Please return the part of the EPD accuracy article from "DES MOINES, Iowa (June" to "as a parent.", copied word for word.

(Passage Opens)

EPD Accuracy: What It Is, What It’s Not
Higher accuracy values foster confidence a sire’s calves, on average, will perform as predicted; however, they provide no measure of consistency within a set of calves.
DES MOINES, Iowa (June 23, 2021) — When choosing a breeding bull from among candidates with recorded expected progeny difference (EPD) values, should you select on the basis of the EPDs or make a selection based on the accuracy of the EPDs? University of Nebraska Beef Cattle Geneticist Matt Spangler posed that question to an audience gathered for the 2021 Beef Improvement Federation (BIF) Research Symposium & Convention hosted June 22-25 in Des Moines, Iowa.
“All too often, people select for accuracy first and EPD second,” said Spangler, calling that approach to genetic selection flawed.
Spangler explained that the accuracy assigned to an EPD is a numerical expression of how much information went into its calculation. Increased accuracy, therefore, gives us more confidence in the cumulative genetic merit of an individual as a parent.
While that is advantageous, Spangler advised breeders to recognize what accuracy does not do.
“Something important to know, but often misinterpreted, is that high-accuracy bulls will have offspring that are as variable as low-accuracy bulls,” stated Spangler. “Accuracy does not tell us anything about the consistency of the offspring.”
Discussing factors that increase EPD accuracy, Spangler said increased progeny data is foremost. More progeny providing more data is key. Genomic data also adds accuracy, especially for young animals with few or no progeny, but it does not negate the need for progeny performance records.
Spangler said the value of accuracy to seedstock breeders is more similar than for commercial cow-calf producers. For the latter, the value of accuracy is personalized and dependent on two principal factors. First, it depends on their respective needs — their herd’s current performance and their individual breeding objective. As an example, Spangler explained that selecting sires for calving ease is important to a herd with a history of dystocia, but less important when choosing a bull to mate with cows with no history of calving difficulty.
Secondly, the value of accuracy depends on a commercial producer’s risk tolerance. The risk-averse producer who insists on using only bulls with high-accuracy EPDs is likely to sacrifice some genetic progress and profit potential.

(Passage Closes)
(Provided records Opens)

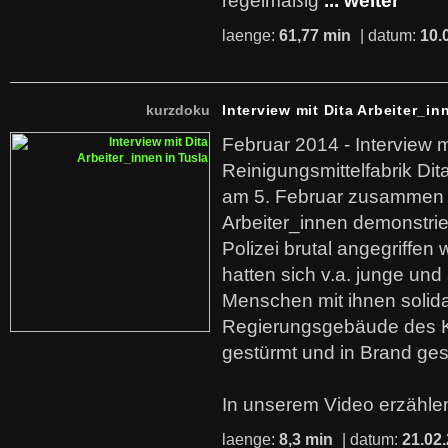
regelmäßig
... weiter
laenge:
61,77 min
| datum:
10.
kurzdoku
Interview mit Dita Arbeiter_in
Februar 2014 - Interview m
Reinigungsmittelfabrik Dita
am 5. Februar zusammen 
Arbeiter_innen demonstrie
Polizei brutal angegriffen
hatten sich v.a. junge und
Menschen mit ihnen solida
Regierungsgebäude des K
gestürmt und in Brand ges
In unserem Video erzählen
laenge:
8,3 min
| datum:
21.02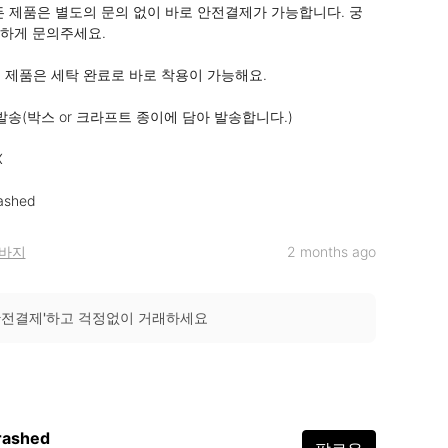
 모든 제품은 별도의 문의 없이 바로 안전결제가 가능합니다. 궁
하게 문의주세요.

든 제품은 세탁 완료로 바로 착용이 가능해요.

일 발송(박스 or 크라프트 종이에 담아 발송합니다.)



rashed
바지
2 months ago
안전결제'하고 걱정없이 거래하세요
rashed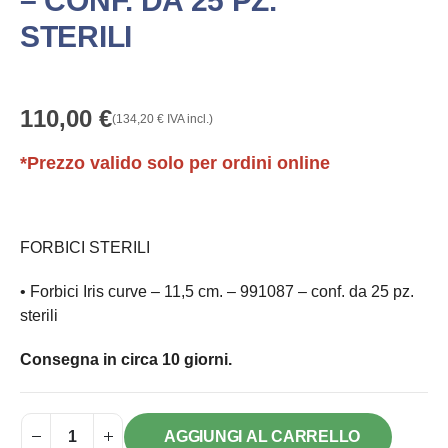
– CONF. DA 25 PZ.
STERILI
110,00
€
(
134,20
€
IVA incl.)
*Prezzo valido solo per ordini online
FORBICI STERILI
• Forbici Iris curve – 11,5 cm
. – 991087 – conf. da 25 pz.
sterili
Consegna in circa 10 giorni.
AGGIUNGI AL CARRELLO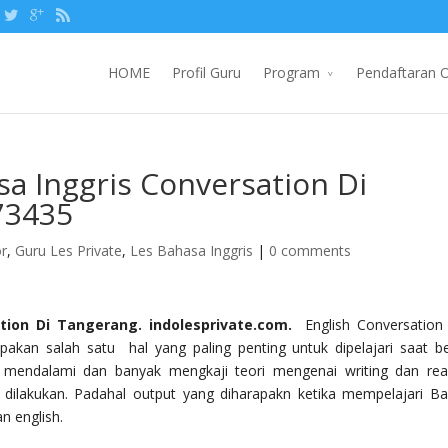
HOME
Profil Guru
Program
Pendaftaran O
sa Inggris Conversation Di
73435
or
,
Guru Les Private
,
Les Bahasa Inggris
|
0 comments
tion Di Tangerang. indolesprivate.com.
English Conversation
an salah satu hal yang paling penting untuk dipelajari saat be
 mendalami dan banyak mengkaji teori mengenai writing dan rea
g dilakukan. Padahal output yang diharapakn ketika mempelajari B
n english.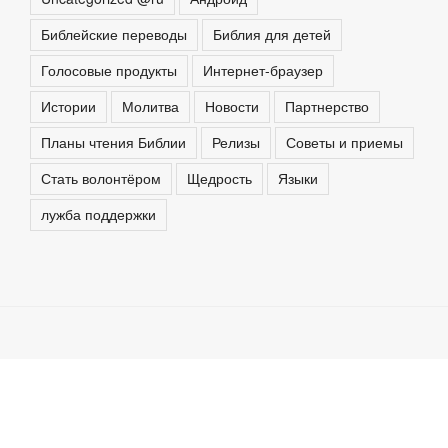
Библейские переводы
Библия для детей
Голосовые продукты
Интернет-браузер
Истории
Молитва
Новости
Партнерство
Планы чтения Библии
Релизы
Советы и приемы
Стать волонтёром
Щедрость
Языки
лужба поддержки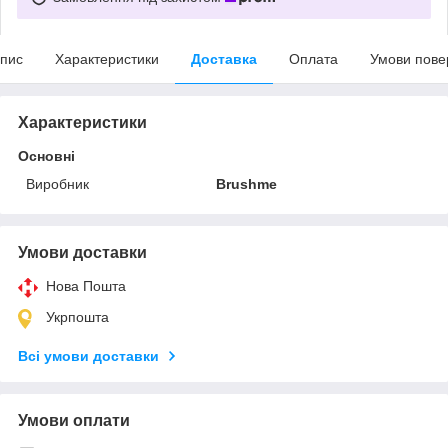
пис
Характеристики
Доставка
Оплата
Умови пове
Характеристики
Основні
Виробник
Brushme
Умови доставки
Нова Пошта
Укрпошта
Всі умови доставки
Умови оплати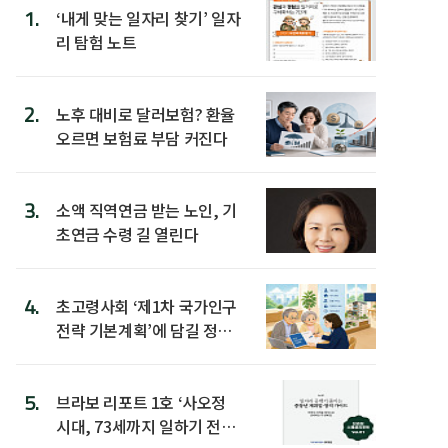
1.
‘내게 맞는 일자리 찾기’ 일자
리 탐험 노트
2.
노후 대비로 달러보험? 환율
오르면 보험료 부담 커진다
3.
소액 직역연금 받는 노인, 기
초연금 수령 길 열린다
4.
초고령사회 ‘제1차 국가인구
전략 기본계획’에 담길 정책
은
5.
브라보 리포트 1호 ‘사오정
시대, 73세까지 일하기 전략’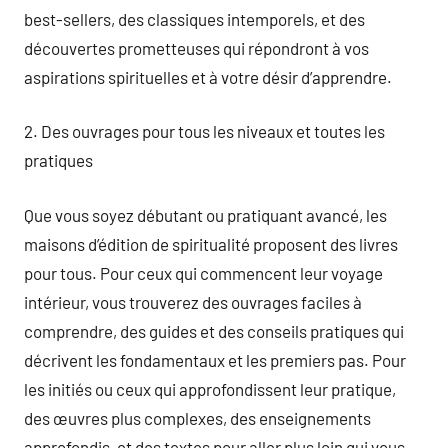
best-sellers, des classiques intemporels, et des
découvertes prometteuses qui répondront à vos
aspirations spirituelles et à votre désir d’apprendre.
2. Des ouvrages pour tous les niveaux et toutes les
pratiques
Que vous soyez débutant ou pratiquant avancé, les
maisons d’édition de spiritualité proposent des livres
pour tous. Pour ceux qui commencent leur voyage
intérieur, vous trouverez des ouvrages faciles à
comprendre, des guides et des conseils pratiques qui
décrivent les fondamentaux et les premiers pas. Pour
les initiés ou ceux qui approfondissent leur pratique,
des œuvres plus complexes, des enseignements
approfondis, et des textes pour aller plus loin qui vous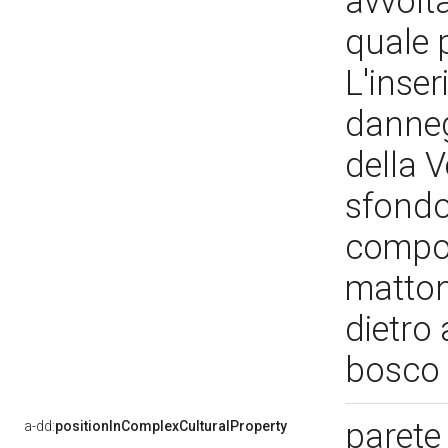
avvolta
quale 
L'inse
dannegg
della V
sfondo
compos
matton
dietro
bosco
parete 
a-dd:
positionInComplexCulturalProperty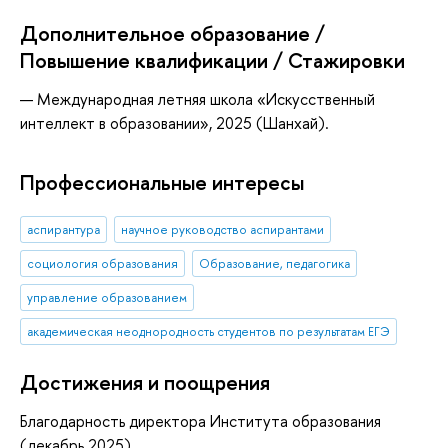
Дополнительное образование /
Повышение квалификации / Стажировки
— Международная летняя школа «Искусственный
интеллект в образовании», 2025 (Шанхай).
Профессиональные интересы
аспирантура
научное руководство аспирантами
социология образования
Образование, педагогика
управление образованием
академическая неоднородность студентов по результатам ЕГЭ
Достижения и поощрения
Благодарность директора Института образования
(декабрь 2025)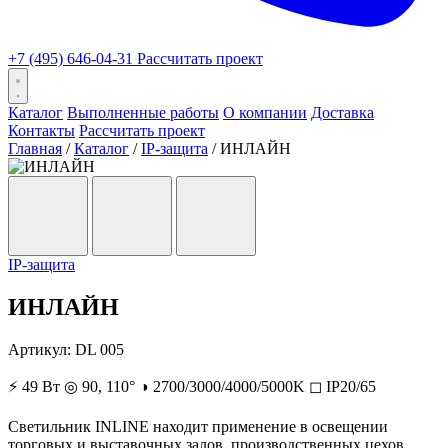
+7 (495) 646-04-31
Рассчитать проект
Каталог
Выполненные работы
О компании
Доставка
Контакты
Рассчитать проект
Главная
/
Каталог
/
IP-защита
/
ИНЛАЙН
IP-защита
ИНЛАЙН
Артикул:
DL 005
⚡
49 Вт
◎
90, 110°
◑
2700/3000/4000/5000K
◻
IP20/65
Светильник INLINE находит применение в освещении
торговых и выставочных залов, производственных цехов,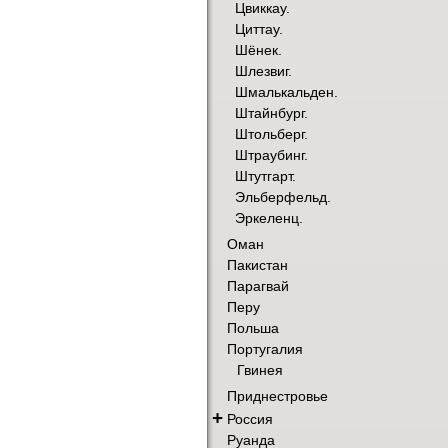
Цвиккау.
Циттау.
Шёнек.
Шлезвиг.
Шмалькальден.
Штайнбург.
Штольберг.
Штраубинг.
Штутгарт.
Эльберфельд.
Эркеленц.
Оман
Пакистан
Парагвай
Перу
Польша
Португалия
Гвинея
Приднестровье
+
Россия
Руанда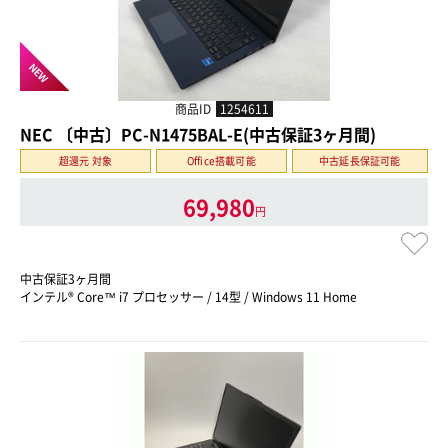
NEW
商品ID
1254611
NEC 〔中古〕PC-N1475BAL-E(中古保証3ヶ月間)
超還元 対象
Office搭載可能
中古延長保証可能
69,980
円
中古保証3ヶ月間
インテル® Core™ i7 プロセッサー / 14型 / Windows 11 Home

(Provided records Closes)

Your solution →
DES MOINES, Iowa (June 23, 2021) — When choosing a breeding bull from among candidates with recorded expected progeny difference (EPD) values, should you select on the basis of the EPDs or make a selection based on the accuracy of the EPDs? University of Nebraska Beef Cattle Geneticist Matt Spangler posed that question to an audience gathered for the 2021 Beef Improvement Federation (BIF) Research Symposium & Convention hosted June 22-25 in Des Moines, Iowa.
“All too often, people select for accuracy first and EPD second,” said Spangler, calling that approach to genetic selection flawed.
Spangler explained that the accuracy assigned to an EPD is a numerical expression of how much information went into its calculation. Increased accuracy, therefore, gives us more confidence in the cumulative genetic merit of an individual as a parent.